Community Development Department Director Michael Rosenberg described the existing ordinance as "impenetrable," and offered to put his agency to work on a new, long-term revamping of the city's zoning laws. Mayor Alfred E. Vellucci said Councillor William H. Walsh had suggested the overhaul.
But several liberal councillors and members of the public said that such a plan could allow the department to ignore pressing community needs.
"There are communities out there saying, 'We want zoning right now'," said Councillor Saundra Graham. "Does this impact the right of citizens to file those petitions?"
Rosenberg said his department might have to freeze certain kinds of development during the transition from old to new zoning, but he said his department could still work on such petitions.
While Councillor Alice K. Wolf said she applauded the spirit of a a policy written "in English instead of Zoningese," she asked whether the length of time required to design the new plan could jeopardize communities with immediate problems.
Another problem discussed was the degree to which the department would consult community residents and developers. Councillor David E. Sullivan said a series of smaller zoning proposals might give communities more power over the process.
Walsh suggested that a committee of citizens and developers advise the department's efforts.
Creating a new zoning plan, some councillors said, could be seen as a way of postponing debate on more pressing issues.
Citizens might view the overhaul as "just a way of fending off what needs to be done," said Councillor Francis H. Duehay '55. "We've got to react to that."
Rosenberg said the new project would have to simplify the language of the code and define city policy on commercial development as well as environmental and neighborhood issues.
To do so, he said the department would need better systems to handle large amounts of information. For example, he proposed using computers to build three-dimensional pictures of development projects' likely results.
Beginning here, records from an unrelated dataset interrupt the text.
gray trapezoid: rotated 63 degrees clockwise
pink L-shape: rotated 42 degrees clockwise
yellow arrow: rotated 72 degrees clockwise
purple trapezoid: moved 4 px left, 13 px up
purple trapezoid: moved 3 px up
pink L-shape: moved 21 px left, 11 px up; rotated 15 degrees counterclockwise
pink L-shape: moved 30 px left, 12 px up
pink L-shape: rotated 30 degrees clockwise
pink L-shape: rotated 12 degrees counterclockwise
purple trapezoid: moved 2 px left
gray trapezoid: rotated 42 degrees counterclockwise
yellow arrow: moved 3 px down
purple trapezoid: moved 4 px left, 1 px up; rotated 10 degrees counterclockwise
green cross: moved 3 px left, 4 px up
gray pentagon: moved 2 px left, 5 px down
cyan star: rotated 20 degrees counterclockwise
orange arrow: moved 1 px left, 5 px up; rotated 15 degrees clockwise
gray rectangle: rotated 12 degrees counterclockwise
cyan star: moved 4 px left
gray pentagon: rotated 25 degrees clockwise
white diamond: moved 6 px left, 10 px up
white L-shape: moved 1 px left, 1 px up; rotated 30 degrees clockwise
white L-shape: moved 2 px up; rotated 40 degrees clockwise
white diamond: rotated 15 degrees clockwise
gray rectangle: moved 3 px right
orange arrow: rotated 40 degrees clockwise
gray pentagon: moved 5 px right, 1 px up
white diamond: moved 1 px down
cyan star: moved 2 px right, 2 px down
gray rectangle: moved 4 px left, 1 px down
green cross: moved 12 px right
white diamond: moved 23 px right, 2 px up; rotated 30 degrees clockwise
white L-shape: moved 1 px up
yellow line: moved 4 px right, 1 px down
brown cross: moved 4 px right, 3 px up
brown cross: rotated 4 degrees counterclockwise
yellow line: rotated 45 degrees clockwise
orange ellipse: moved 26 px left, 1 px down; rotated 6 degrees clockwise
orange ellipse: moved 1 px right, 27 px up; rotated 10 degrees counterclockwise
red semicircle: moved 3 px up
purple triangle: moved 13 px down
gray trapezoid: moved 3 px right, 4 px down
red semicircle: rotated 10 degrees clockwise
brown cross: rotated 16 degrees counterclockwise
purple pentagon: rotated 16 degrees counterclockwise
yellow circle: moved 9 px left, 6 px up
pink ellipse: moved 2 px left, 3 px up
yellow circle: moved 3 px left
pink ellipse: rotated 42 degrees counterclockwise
Several members of the public said the Community Development Department might not be trustworthy enough to be given such broad control of zoning policy. Some said the department has a penchant for secrecy, noting that copies of last night's proposal were not distributed to the public.
"That is a perfect example of what this department is going to provide, and it's the basic reason we don't trust this department," said William Noble of the Cambridge Tenants' Union.
Furthermore, another speaker said, copies of the current zoning ordinance were not available for several years. When the department finally published copies for the public, they cost $35 a copy. He noted that, at $10 a pound, the ordinance was "a slightly better bargain than shrimp."